Thursday, March 29, 2007

Appeal Sells - Disney Comic Covers

This is the first of many posts on Golden Age funny animal comics.

The Disney cartoons were never as entertaining or as funny as the Warner or MGM cartoons, and in my opinion, the Fleischer and Lantz cartoons were regularly better. But what made the Disney characters and cartoons so memorable were their undeniable appeal. Animators like Ward Kimball, Fred Moore, Marc Davis, Bill Tytla, and John Sibley were all great at it.

This crosses over into the Disney comic books as well, though Mickey and Donald were more interesting (as characters with personalities) in those than they ever were animated.

APPEAL (NOT JUST SEX)SELLS


They always say, "Never judge a book by its cover," but we all know that simply isn't true. If you see a comic book rack (non-existant today), you're definitely going to be drawn to the best looking one. Disney comics usually have this advantage over the other funny animal books.

Walt Kelly was masterful with his Disney covers.




These covers of Kelly are in an 'old school' style, which preserves the mystique of Walt Disney's Comics & Stories, the single greatest title Dell ever published.




Kelly did the majority of the covers in the 1940s. Carl Barks picked up in the early 1950s and he was just as great with appeal.




This golfing one is absolutely beautiful. It's appealing with a lot of action going on, yet it doesn't feel crowded like a lot of other similar covers. Nobody can do something like that today!




Oddly, they never cared about making Mickey, the one character who depended mainly on appeal, look decent. They let sloppy artists like Paul Murry and Tony Strobl, who can't even draw the simplest facial expression (let alone on-model), parade their artwork on the covers for years.





One modern master of Disney appeal was Daniel Branca, an artist from Argentina who sadly left us way too soon in 2005.







Daan Jippes (Netherlands) is probably the greatest artist alive today. He can draw just about any Disney character from any era of history magnificently.




The guys at Gladstone Publishing knew this fact, which is most likely why his fantastic work dominates many of those books of the 1980s. He is always the artist any publisher calls on to recreate any Disney comic scene.

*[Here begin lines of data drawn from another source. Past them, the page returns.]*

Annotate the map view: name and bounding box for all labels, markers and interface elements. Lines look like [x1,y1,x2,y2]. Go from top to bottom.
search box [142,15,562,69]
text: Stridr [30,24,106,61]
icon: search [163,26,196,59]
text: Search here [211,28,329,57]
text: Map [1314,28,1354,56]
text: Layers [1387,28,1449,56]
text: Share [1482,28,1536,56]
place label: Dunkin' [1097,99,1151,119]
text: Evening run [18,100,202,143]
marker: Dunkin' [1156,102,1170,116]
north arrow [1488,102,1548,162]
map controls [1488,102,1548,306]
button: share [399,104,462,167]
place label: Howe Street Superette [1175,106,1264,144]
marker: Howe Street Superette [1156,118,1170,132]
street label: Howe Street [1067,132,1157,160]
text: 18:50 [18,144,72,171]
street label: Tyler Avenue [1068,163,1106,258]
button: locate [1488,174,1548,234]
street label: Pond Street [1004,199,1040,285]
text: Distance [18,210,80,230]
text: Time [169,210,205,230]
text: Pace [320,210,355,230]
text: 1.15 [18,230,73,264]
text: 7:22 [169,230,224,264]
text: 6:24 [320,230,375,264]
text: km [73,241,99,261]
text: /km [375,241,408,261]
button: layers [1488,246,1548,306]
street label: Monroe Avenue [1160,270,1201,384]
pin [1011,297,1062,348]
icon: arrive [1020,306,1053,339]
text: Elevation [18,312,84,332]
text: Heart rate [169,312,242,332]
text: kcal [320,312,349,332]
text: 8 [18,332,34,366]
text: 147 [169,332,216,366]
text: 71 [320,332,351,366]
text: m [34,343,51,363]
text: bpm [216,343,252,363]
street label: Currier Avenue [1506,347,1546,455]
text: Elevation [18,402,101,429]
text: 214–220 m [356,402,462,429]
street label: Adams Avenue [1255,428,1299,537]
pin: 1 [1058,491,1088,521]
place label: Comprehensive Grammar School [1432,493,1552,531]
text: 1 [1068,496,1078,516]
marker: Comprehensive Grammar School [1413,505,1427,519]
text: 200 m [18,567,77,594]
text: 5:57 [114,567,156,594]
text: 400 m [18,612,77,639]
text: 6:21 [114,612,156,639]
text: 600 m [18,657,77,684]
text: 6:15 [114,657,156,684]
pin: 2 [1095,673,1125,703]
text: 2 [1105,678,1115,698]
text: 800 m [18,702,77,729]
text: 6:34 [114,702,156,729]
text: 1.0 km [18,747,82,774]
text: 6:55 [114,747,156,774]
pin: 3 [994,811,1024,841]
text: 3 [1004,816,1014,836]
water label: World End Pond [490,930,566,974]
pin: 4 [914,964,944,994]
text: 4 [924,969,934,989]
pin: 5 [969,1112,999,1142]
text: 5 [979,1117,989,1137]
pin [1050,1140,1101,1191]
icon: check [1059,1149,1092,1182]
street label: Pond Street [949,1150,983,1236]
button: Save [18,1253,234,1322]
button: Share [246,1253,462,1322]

Jippes also has an animation background which may explain his dominance over other modern artists.


So if Disney comics can look this great, why the hell are we seeing this kind of garbage everywhere?





The below image is the worst 'official' artwork of Mickey Mouse and company I've ever seen. My apologies for any damage this does to your eyes.


My point is, if you want to sell your comic book to the masses, don't settle for third-rate artwork!

More on other funny animal artists later.